- What you will do -
Skipping all pictures, please restate word for word the lines from the one that contains "f_number: 1.78" through the last line of the entries.

- Provided records -
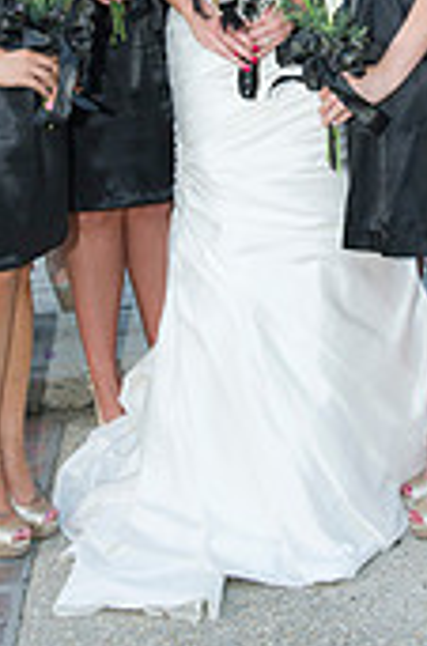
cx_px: 308
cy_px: 0
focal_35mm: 95
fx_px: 1700
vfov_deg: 20.8
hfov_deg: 14.3
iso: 1250
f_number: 4
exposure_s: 1/100
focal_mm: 36
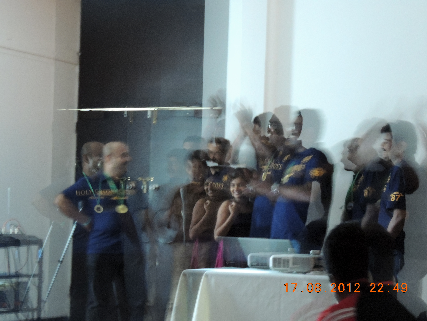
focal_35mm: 100
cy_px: 160
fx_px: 1234
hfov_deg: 19.6
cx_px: 214
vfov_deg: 14.8
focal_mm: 17.8
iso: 1600
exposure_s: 1
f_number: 4.1
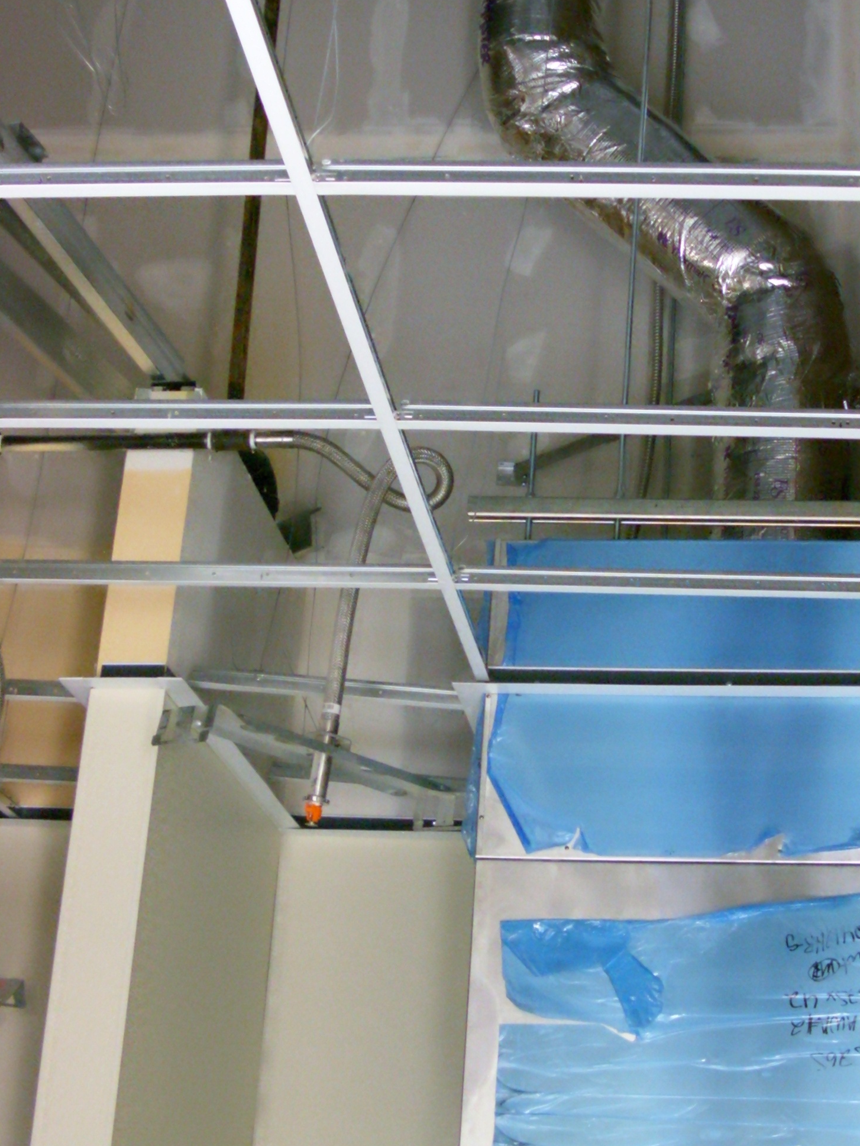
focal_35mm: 64
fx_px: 2120
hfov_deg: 22.5
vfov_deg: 30.1
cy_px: 424
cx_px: 722
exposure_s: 1/12
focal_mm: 6.3
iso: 300
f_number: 2.8
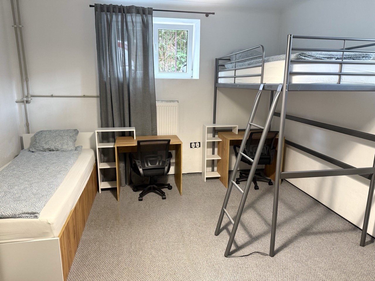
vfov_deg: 56.8
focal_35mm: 24
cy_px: 140
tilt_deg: -12.5
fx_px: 260
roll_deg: -0.4
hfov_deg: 71.6
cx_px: 188
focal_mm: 6.76
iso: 160
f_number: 1.78
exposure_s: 1/50
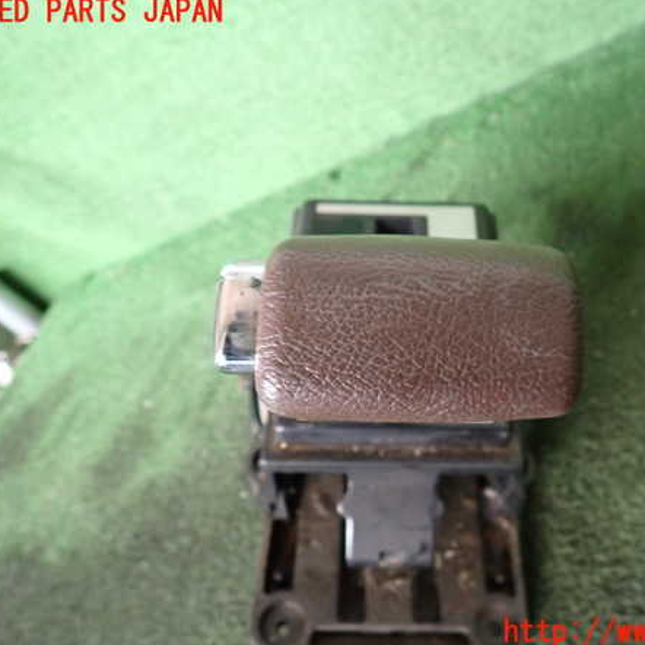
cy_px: 322
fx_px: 632
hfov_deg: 53.6
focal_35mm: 30
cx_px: 395
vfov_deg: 54.0
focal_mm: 4.5
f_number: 2
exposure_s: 1/30
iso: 500
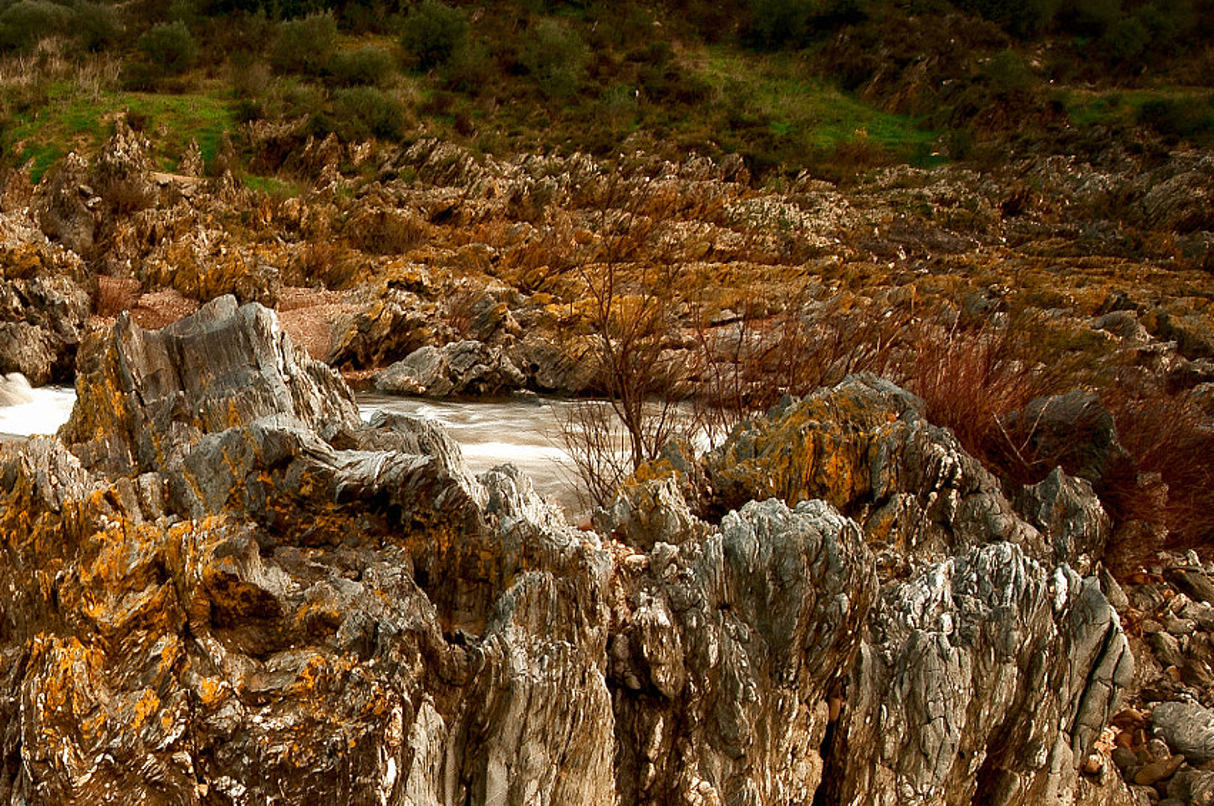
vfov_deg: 27.7
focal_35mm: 48
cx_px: 143
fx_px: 1614
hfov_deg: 38.6
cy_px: 598
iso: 200
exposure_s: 1/1.67
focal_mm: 17
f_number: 16
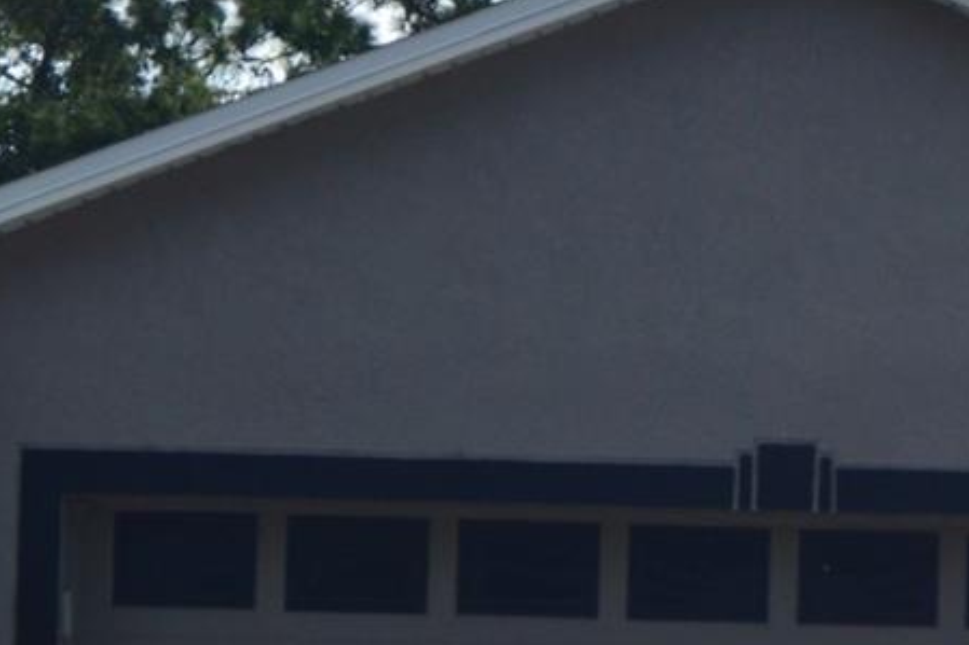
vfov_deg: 8.0
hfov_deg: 11.6
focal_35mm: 171
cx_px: 1357
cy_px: 689
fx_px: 4601
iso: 320
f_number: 11
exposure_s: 1/500
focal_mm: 32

- Reply -
f_number: 1.78
exposure_s: 1/50
cy_px: 322
fx_px: 632
hfov_deg: 53.6
focal_35mm: 30
cx_px: 395
vfov_deg: 54.0
focal_mm: 4.5
f_number: 2
exposure_s: 1/30
iso: 500
vfov_deg: 27.7
focal_35mm: 48
cx_px: 143
fx_px: 1614
hfov_deg: 38.6
cy_px: 598
iso: 200
exposure_s: 1/1.67
focal_mm: 17
f_number: 16
vfov_deg: 8.0
hfov_deg: 11.6
focal_35mm: 171
cx_px: 1357
cy_px: 689
fx_px: 4601
iso: 320
f_number: 11
exposure_s: 1/500
focal_mm: 32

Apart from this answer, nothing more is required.